Article Four: Comparing data sets with fuzzy logic, the benefits and pitfalls.
Welcome to week 4, the 2nd last article in this insightful series.
Fuzzy logic, what is it? Essentially fuzzy logic is a process. It uses matching algorithms to determine if two or more records are the same, when they are not. So if we had two records with the same last name, but one record was at 1/1 Apple St and the other at 1 Aple St, then depending upon the algorithm, Fuzzy matching would be able to determine that these two records are actually the same. As you can see, the advantages of fuzzy matching come into play when either a data entry, or other issue, reduces the completeness/accuracy of a record. In these cases, fuzzy matching is able to still perform a result that the business finds satisfactory.
Benefits;
Well the benefits certainly outweigh the pitfalls, but no system that I have worked with is 100% perfect and as such, you only have two options. You either “Over” dedupe your data, or “Under” dedupe your data. And this decision would be solely based on the data you were deduping, and why you were deduping it.
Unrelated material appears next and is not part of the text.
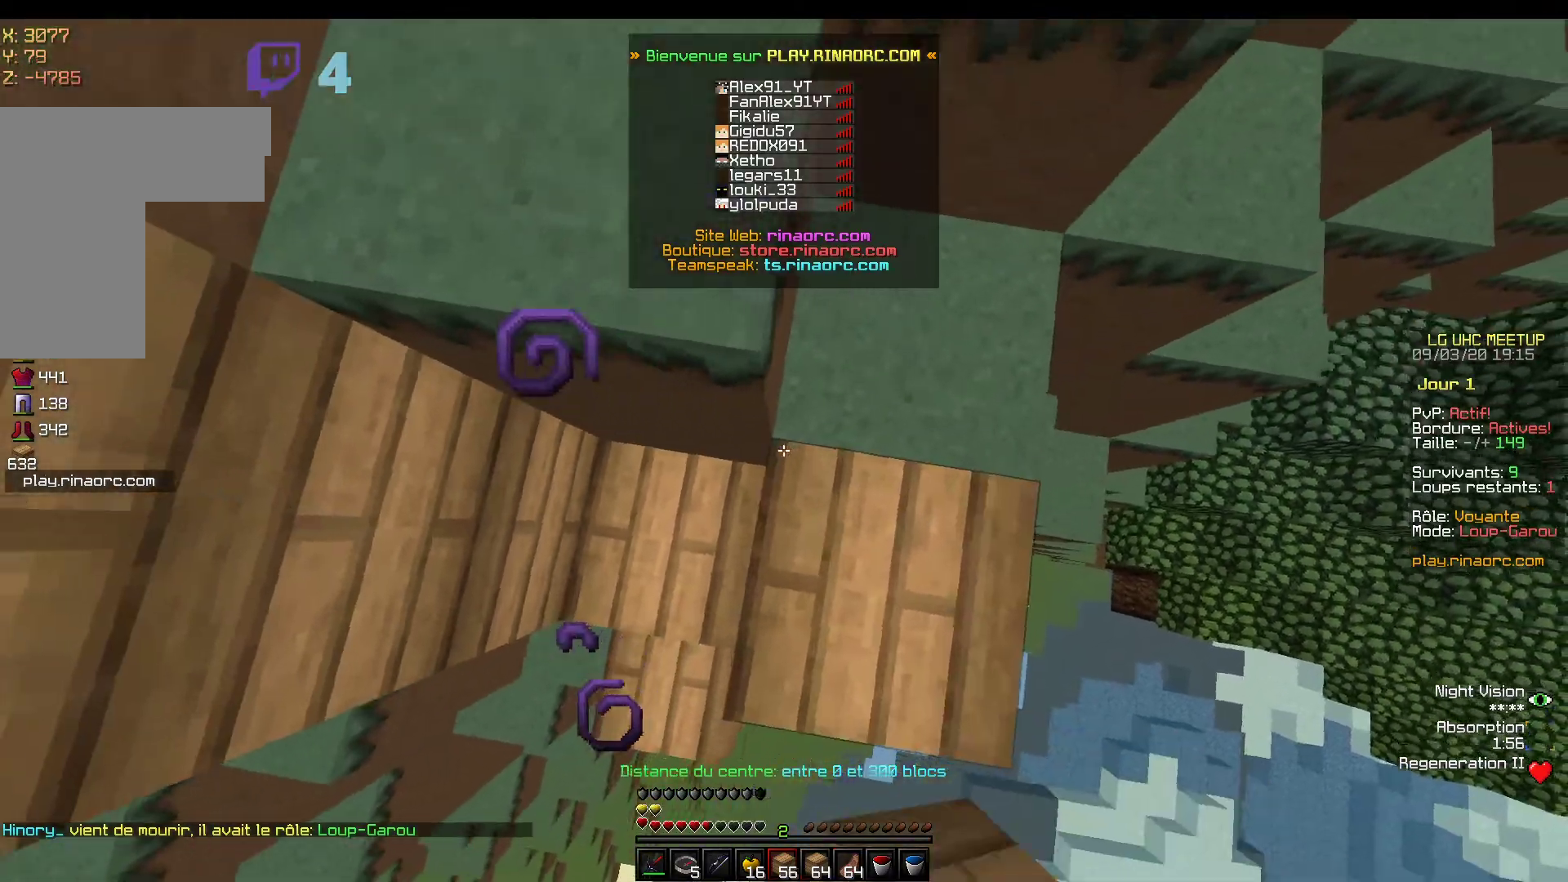
{"keys": ["z"], "mouse": [], "events": [[67, "mouse_right", "up"]]}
For example, if you’re looking to send out a direct mailer to your existing customers, then you could accept the small loss of records and “Over” dedupe. This will represent a higher level of professionalism, to ensure no customer receives two mailers. Conversely, if you were to look at your customer database and merging this to remove duplicates for the sake of a data migration, you’d make the decision to “Under” dedupe your data, as you’d not want two distinct customers to be linked together.
Pitfalls;
As already stated, no system is perfect! You WILL have to make a choice between “Under” or “Over” deduping. But I don’t see this as negative. It’s more important to understand the weakness of a process and deal with it, then to just blindly use and trust it. When it comes to deduping data sets, it’s not just “Plug and Play”, you have to work with the system to develop the rules inline with the business and the respective data sets. I can honestly say that so far, no two companies have been the same. And the reason for this, each respective company has had their own procedures employed to derive/key/import/purchase data.
There are of course examples where fuzzy logic is not required. This is generally the case when the data that you’re manipulating is of such a high quality already, that there is no chance of erroneous entries. Electoral Data, Council Data and some other government datasets spring to mind. They are however, few and far between.